Durante a mistura e amassamento da massa, os grânulos de amido estão dispersos, preenchendo os espaços entre a rede de glúten e alinhando-se na direcção da tensão da matriz proteica (Eliasson e Larsson, 1993). A distribuição bimodal dos grânulos de amido

torna-se importante nesta fase, contribuindo para um melhor empacotamento da rede proteica. Os grânulos mais pequenos encaixam-se melhor nos espaços mais pequenos da rede de glúten e entre os grânulos de maior tamanho. Experiências realizadas com esferas de vidro demonstraram que os grânulos de amido não funcionam apenas como preenchimento da matriz proteica, desempenhando um efeito bastante importante (Sandstedt, 1961). Os grãos de trigo providenciam uma boa superfície de contacto através da qual as proteínas do glúten absorvem a água. Estas interacções diferem entre os vários tipos de amido e entre as diferentes fracções proteicas. Estudos sobre o efeito do amido em farinhas reconstituídas com amidos de diferentes origens botânicas, demonstraram que apenas o amido proveniente do trigo produz um pão com características aceitáveis (Harris, 1942; Sandstedt, 1961; Hoseney et al., 1971; Kulp et al., 1991). Quando em contacto com a água, o amido entra em competição com o glúten pela água estabelecendo com esta ligações de hidrogénio, não se solubilizando. A adesão entre o amido e a proteína depende da concentração de água. A baixos teores de água, a interacção entre amido e proteína é mais forte, enquanto que para valores mais elevados de conteúdo de água, as ligações entre amido e proteína são mais fracas, podendo o amido ser facilmente separado por lavagem (Sandstedt et al., 1954; Huang e Moss, 1991; Amend e Belitz, 1991). Estudos microscópicos indicam ainda que as interacções entre amido e proteína aumentam durante o amassamento e diminuem após o ponto de amassamento excessivo (Evans et al., 1981).

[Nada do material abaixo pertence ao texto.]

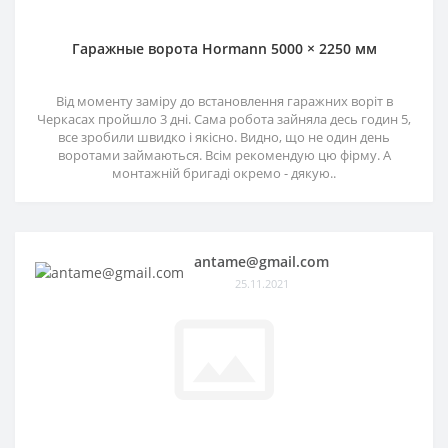
Гаражные ворота Hormann 5000 × 2250 мм
Від моменту заміру до встановлення гаражних воріт в
Черкасах пройшло 3 дні. Сама робота зайняла десь годин 5,
все зробили швидко і якісно. Видно, що не один день
воротами займаються. Всім рекомендую цю фірму. А
монтажній бригаді окремо - дякую..
antame@gmail.com
25.11.2021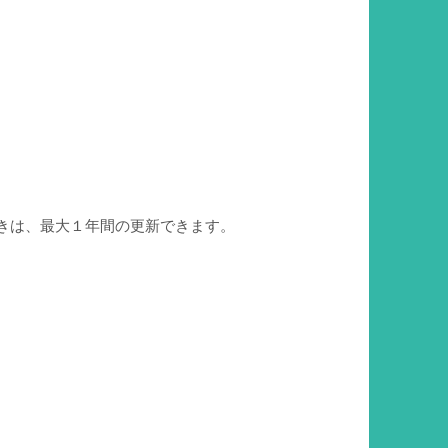
ときは、最大１年間の更新できます。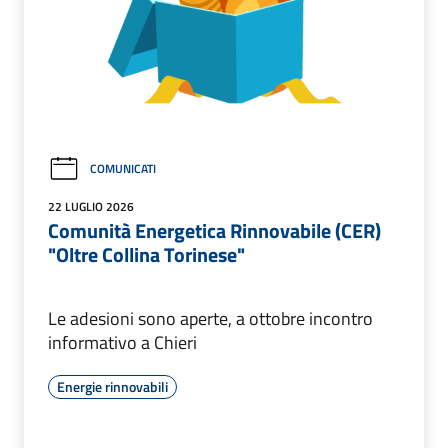
COMUNICATI
22 LUGLIO 2026
Comunità Energetica Rinnovabile (CER)
"Oltre Collina Torinese"
Le adesioni sono aperte, a ottobre incontro
informativo a Chieri
Energie rinnovabili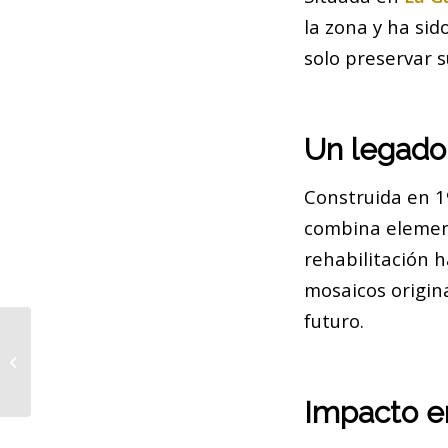
la zona y ha si
solo preservar s
Un legado
Construida en 19
combina element
rehabilitación h
mosaicos origina
futuro.
Descubre la Altamira de Montjuïc en
Barcelona
Impacto e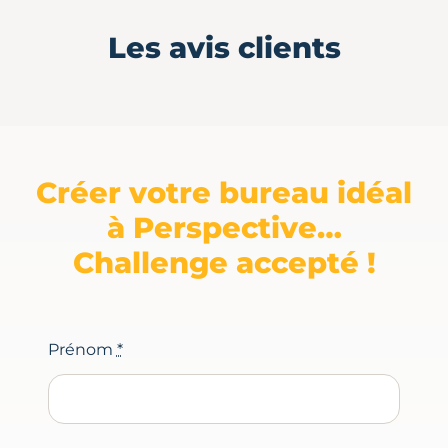
Les avis clients
Créer votre bureau idéal
à Perspective…
Challenge accepté !
Prénom
*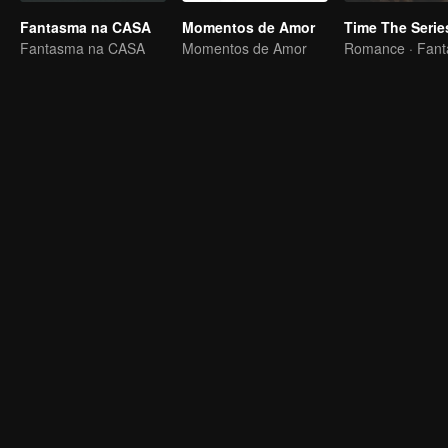
Fantasma na CASA
Momentos de Amor
Time The Serie
Fantasma na CASA
Momentos de Amor
Romance · Fant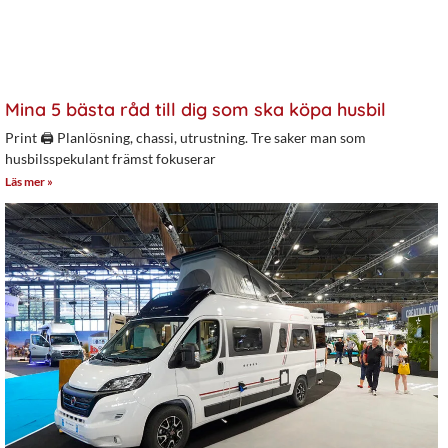
Mina 5 bästa råd till dig som ska köpa husbil
Print 🖨 Planlösning, chassi, utrustning. Tre saker man som
husbilsspekulant främst fokuserar
Läs mer »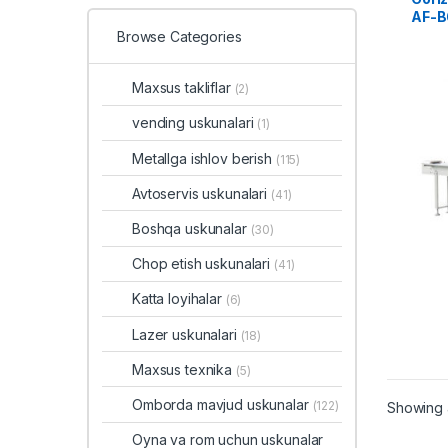
AF-
Browse Categories
Maxsus takliflar
(2)
vending uskunalari
(1)
Metallga ishlov berish
(115)
Avtoservis uskunalari
(41)
Boshqa uskunalar
(30)
Chop etish uskunalari
(41)
Katta loyihalar
(6)
Lazer uskunalari
(18)
Maxsus texnika
(5)
Omborda mavjud uskunalar
(122)
Showing a
Oyna va rom uchun uskunalar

No nível óptimo de desenvolvimento da massa, os grânulos de amido actuam como pontos de fixação facilitando a formação de fibrilhas de gluten durante o estiramento da massa (Cumming e Tung, 1977).

Quando a massa é transformada em pão, durante a cozedura, o amido gelatiniza, transformando-se completamente. A presença do glúten aumenta a temperatura de gelatinização do amido (Eliasson e Larsson, 1993). É o efeito conjunto do aumento de viscosidade do amido e da retirada de água do glúten que define a forma e a estrutura do pão que passa de um sistema espumoso (massa) para um sistema esponjoso (pão). A estrutura do pão envolve a interacção entre o gluten hidratado, os grânulos de amido intumescidos (sobretudo os grânulos maiores) e as moléculas de amilose e amilopectina de amido (Pomeranz et al., 1984; Bechtel, 1985). Com o arrefecimento, o amido recristaliza- se e o miolo do pão aumenta de firmeza. A presença de proteína afecta a taxa de retrogradação ou de envelhecimento do pão, sendo esta menor quando a concentração de

proteína é maior. Um pão sem glúten envelhece muito mais rapidamente do que um pão com glúten (Eliasson e Larsson, 1993). A presença de proteína afecta quer a distribuição da água, quer as propriedades reológicas da fase contínua, o que, consequentemente, irá afectar o processo de recristalização do amido. Apesar de a retrogradação do amido e o aumento de firmeza ocorrerem simultaneamente, os dois processos não são necessariamente causa-efeito. O aumento de firmeza parece estar relacionado com a formação de uma rede de ligações de hidrogénio entre o amido e o glúten (Dragsdorf e Varriano-Marston 1980; Morris et al., 1980; Martin e Hoseney, 1991).

Na massa de pão, as interacções entre amido e proteína são muito sensíveis e são afectadas pela presença de outros ingredientes tais como sais, cisteína, açúcares e emulsionantes.